* **Opdracht**
Citeer het volledige tekstfragment over Wilma en biograaf Niek van der Heide woordelijk en zonder wijzigingen.

* **Tekstfragment**
☆ ☆ ☆ ☆ ☆ ☆ ☆
Wilma – heimwee
In het Reformatorisch Dagblad, de rubriek RDPlus, stond op vrijdag 10 april 1992 een interview door drs. P.J. Vergunst met biograaf Niek van der Heide met als titel ‘Het bittere raadsel van de schepping’ en als ondertitel ‘Biograaf Niek van der Heide: Wilma heeft dat heimwee gevoeld, kijkend naar de horizon, boven de Veluwse heuvels’.
Ik vond het artikel in het boek ‘Moeder Stieneke’:
Reeds in zijn kweekschooltijd las Niek van der Heide de roman ‘De lichte nacht’ van Wilma en viel het hem op ‘dat zij anders was dan de bekende protestants-christelijke schrijvers’. Ruim veertig jaar later – een kwart eeuw na het overlijden van de schrijfster – komt zijn biografie over Wilma uit: ‘Mijn voeten hebben Zijn spoor gevolgd”. Al is hij te nuchter voor typeringen als ‘heilige van Beekbergen’ of ‘kluizenaarster van de Beumshutte’, hij voelt zich wel verbonden met Wilma’s gerdachtengoed: ‘Steeds meer ging zij geloven in de levensvernieuwende kracht van Christus voor lichaam en ziel. En: Wie Wilma opzocht, kwam als een beter mens weer thuis.’
“Mijn eerste ervaringen met Wilma zijn te typeren met nieuwsgierigheid en ergernis. Dat waren kleine emoties bij de eerste lezing. Kijk, ik ben neerlandicus en hab dus boeken van hoog literair niveau gelezen en dan val je in een aantal romans die passages bevatten waarvan je zegt: ‘Dat is verouderd, dat is sentimenteel.’ In Wilma’s boeken wordt veel gehuild. Dat zit in de geest van de tijd. Bij Couperus bijvoorbeeld zie je hetzelfde. Naarmate je haar romans gaat herlezen, krijg je iets wat ik fascinatie noem. Geboeidheid. Bovendien begon de persoonlijkheid van Wilma buiten haar boeken om steeds meer reliëf te krijgen, mede door de gesprekken met mensen die haar gekend hebben. Zo ontstond er een soort synthese tussen de persoon en de boeken van Wilma. Als persoonlijkheid is zij duidelijk in haar werk aanwezig. Na de geboeidheid komt de ontroering. En wat dáárna komt, tijdens het werken aan de biografie – en dat vind je bij Hans Werkman ook – is dat je op een bepaald moment baalt, omdat je het hele project door de werkdruk niet meer kunt zien of luchten.”
☆ ☆ ☆ ☆ ☆ ☆ ☆
* **Getoonde gegevens**
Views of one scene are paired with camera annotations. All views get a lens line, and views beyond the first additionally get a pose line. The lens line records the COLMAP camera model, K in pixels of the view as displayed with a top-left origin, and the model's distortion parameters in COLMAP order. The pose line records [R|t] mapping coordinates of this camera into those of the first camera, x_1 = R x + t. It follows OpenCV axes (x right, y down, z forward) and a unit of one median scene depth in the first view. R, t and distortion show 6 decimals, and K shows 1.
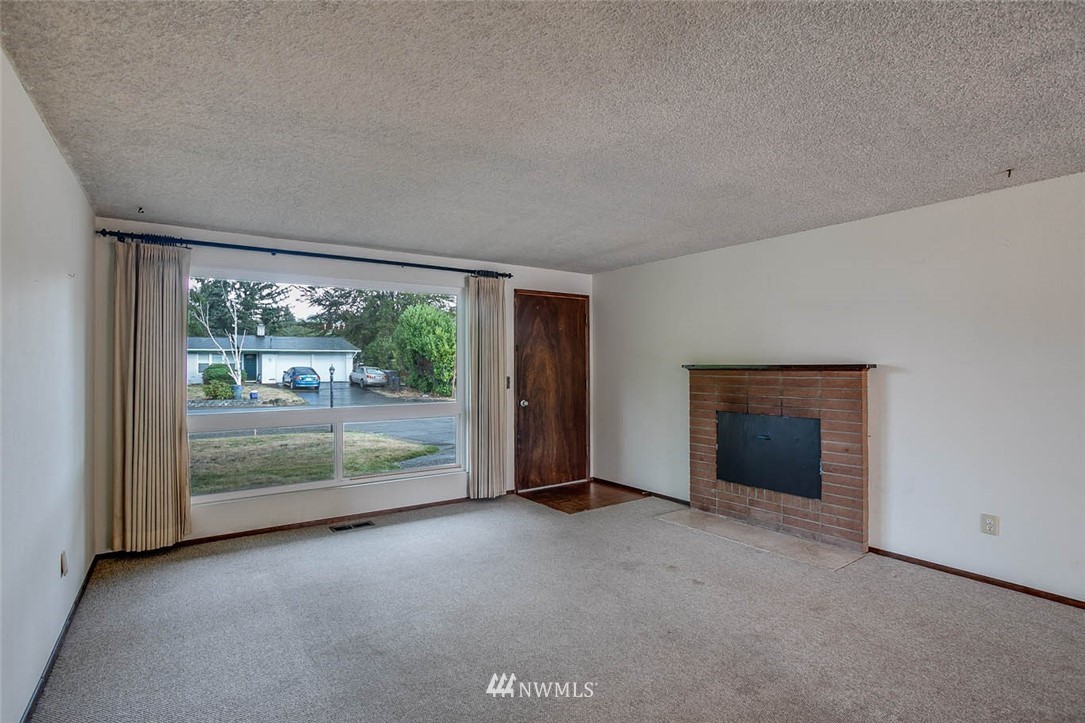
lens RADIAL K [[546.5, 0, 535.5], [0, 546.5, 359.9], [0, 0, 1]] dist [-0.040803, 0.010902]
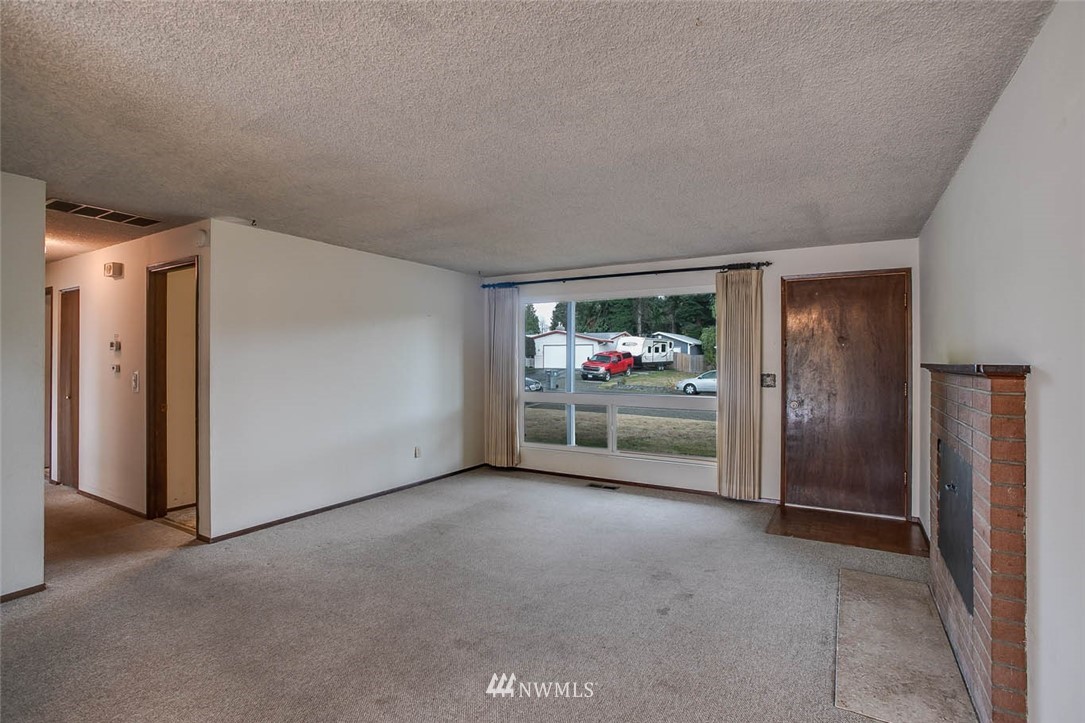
☆ ☆ ☆ ☆ ☆ ☆ ☆
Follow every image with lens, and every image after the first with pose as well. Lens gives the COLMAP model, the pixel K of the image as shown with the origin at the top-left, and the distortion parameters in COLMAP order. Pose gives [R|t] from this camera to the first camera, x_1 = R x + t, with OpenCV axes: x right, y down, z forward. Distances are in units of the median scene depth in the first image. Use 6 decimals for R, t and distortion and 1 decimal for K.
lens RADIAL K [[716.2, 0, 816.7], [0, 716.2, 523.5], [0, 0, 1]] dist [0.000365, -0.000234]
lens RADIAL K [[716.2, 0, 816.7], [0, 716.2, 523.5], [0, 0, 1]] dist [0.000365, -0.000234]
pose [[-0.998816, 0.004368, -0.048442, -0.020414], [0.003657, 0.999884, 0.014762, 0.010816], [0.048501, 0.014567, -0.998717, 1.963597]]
☆ ☆ ☆ ☆ ☆ ☆ ☆
* **Uitvoer oefening**
Wilma – heimwee
In het Reformatorisch Dagblad, de rubriek RDPlus, stond op vrijdag 10 april 1992 een interview door drs. P.J. Vergunst met biograaf Niek van der Heide met als titel ‘Het bittere raadsel van de schepping’ en als ondertitel ‘Biograaf Niek van der Heide: Wilma heeft dat heimwee gevoeld, kijkend naar de horizon, boven de Veluwse heuvels’.
Ik vond het artikel in het boek ‘Moeder Stieneke’:
Reeds in zijn kweekschooltijd las Niek van der Heide de roman ‘De lichte nacht’ van Wilma en viel het hem op ‘dat zij anders was dan de bekende protestants-christelijke schrijvers’. Ruim veertig jaar later – een kwart eeuw na het overlijden van de schrijfster – komt zijn biografie over Wilma uit: ‘Mijn voeten hebben Zijn spoor gevolgd”. Al is hij te nuchter voor typeringen als ‘heilige van Beekbergen’ of ‘kluizenaarster van de Beumshutte’, hij voelt zich wel verbonden met Wilma’s gerdachtengoed: ‘Steeds meer ging zij geloven in de levensvernieuwende kracht van Christus voor lichaam en ziel. En: Wie Wilma opzocht, kwam als een beter mens weer thuis.’
“Mijn eerste ervaringen met Wilma zijn te typeren met nieuwsgierigheid en ergernis. Dat waren kleine emoties bij de eerste lezing. Kijk, ik ben neerlandicus en hab dus boeken van hoog literair niveau gelezen en dan val je in een aantal romans die passages bevatten waarvan je zegt: ‘Dat is verouderd, dat is sentimenteel.’ In Wilma’s boeken wordt veel gehuild. Dat zit in de geest van de tijd. Bij Couperus bijvoorbeeld zie je hetzelfde. Naarmate je haar romans gaat herlezen, krijg je iets wat ik fascinatie noem. Geboeidheid. Bovendien begon de persoonlijkheid van Wilma buiten haar boeken om steeds meer reliëf te krijgen, mede door de gesprekken met mensen die haar gekend hebben. Zo ontstond er een soort synthese tussen de persoon en de boeken van Wilma. Als persoonlijkheid is zij duidelijk in haar werk aanwezig. Na de geboeidheid komt de ontroering. En wat dáárna komt, tijdens het werken aan de biografie – en dat vind je bij Hans Werkman ook – is dat je op een bepaald moment baalt, omdat je het hele project door de werkdruk niet meer kunt zien of luchten.”